━━ DATA TO PROCESS ━━
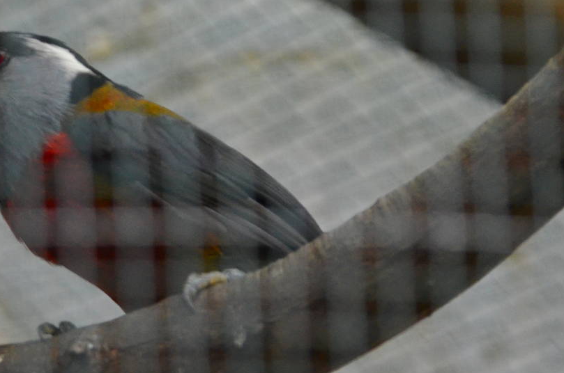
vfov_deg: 3.0
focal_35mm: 460
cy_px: 200
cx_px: 115
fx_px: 7192
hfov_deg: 4.5
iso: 2800
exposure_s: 1/125
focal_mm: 155
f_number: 5
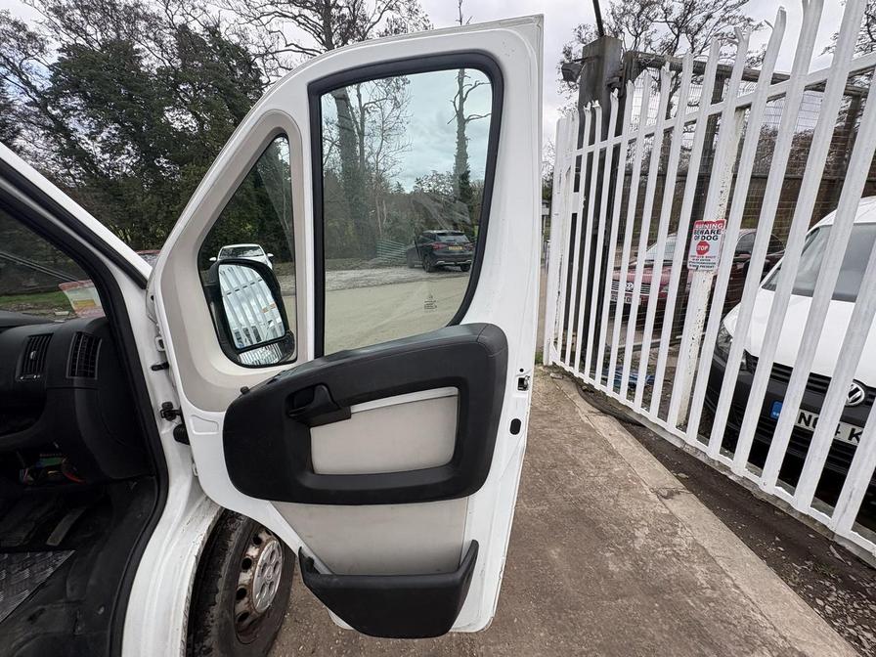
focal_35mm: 14
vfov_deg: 85.7
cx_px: 438
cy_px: 328
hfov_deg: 102.1
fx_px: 354
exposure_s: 1/418
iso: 40
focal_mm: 2.22
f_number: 2.2
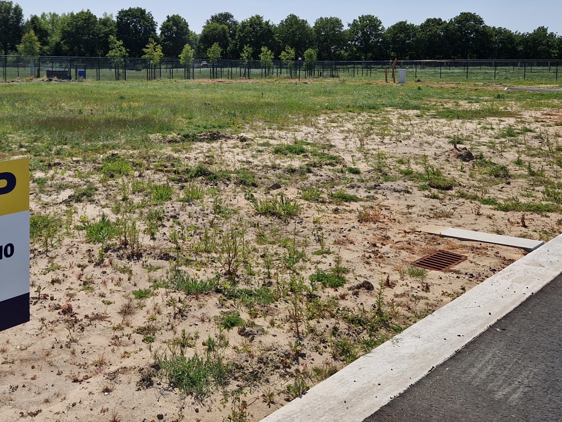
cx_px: 201
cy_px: 97
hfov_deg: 50.7
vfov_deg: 38.5
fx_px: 585
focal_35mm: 36
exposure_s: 1/3560
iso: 50
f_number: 1.8
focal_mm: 5.4
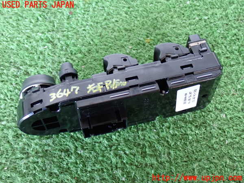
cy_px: 92
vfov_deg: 30.9
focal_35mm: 47
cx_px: 122
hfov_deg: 40.4
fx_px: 331
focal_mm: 8.4
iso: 800
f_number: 3.1
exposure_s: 1/20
━━━
WHAT IS BEING ASKED:
Output the whole listing exactly. Pictures stay out.

RESPONSE TO THE EXERCISE:
vfov_deg: 3.0
focal_35mm: 460
cy_px: 200
cx_px: 115
fx_px: 7192
hfov_deg: 4.5
iso: 2800
exposure_s: 1/125
focal_mm: 155
f_number: 5
focal_35mm: 14
vfov_deg: 85.7
cx_px: 438
cy_px: 328
hfov_deg: 102.1
fx_px: 354
exposure_s: 1/418
iso: 40
focal_mm: 2.22
f_number: 2.2
cx_px: 201
cy_px: 97
hfov_deg: 50.7
vfov_deg: 38.5
fx_px: 585
focal_35mm: 36
exposure_s: 1/3560
iso: 50
f_number: 1.8
focal_mm: 5.4
cy_px: 92
vfov_deg: 30.9
focal_35mm: 47
cx_px: 122
hfov_deg: 40.4
fx_px: 331
focal_mm: 8.4
iso: 800
f_number: 3.1
exposure_s: 1/20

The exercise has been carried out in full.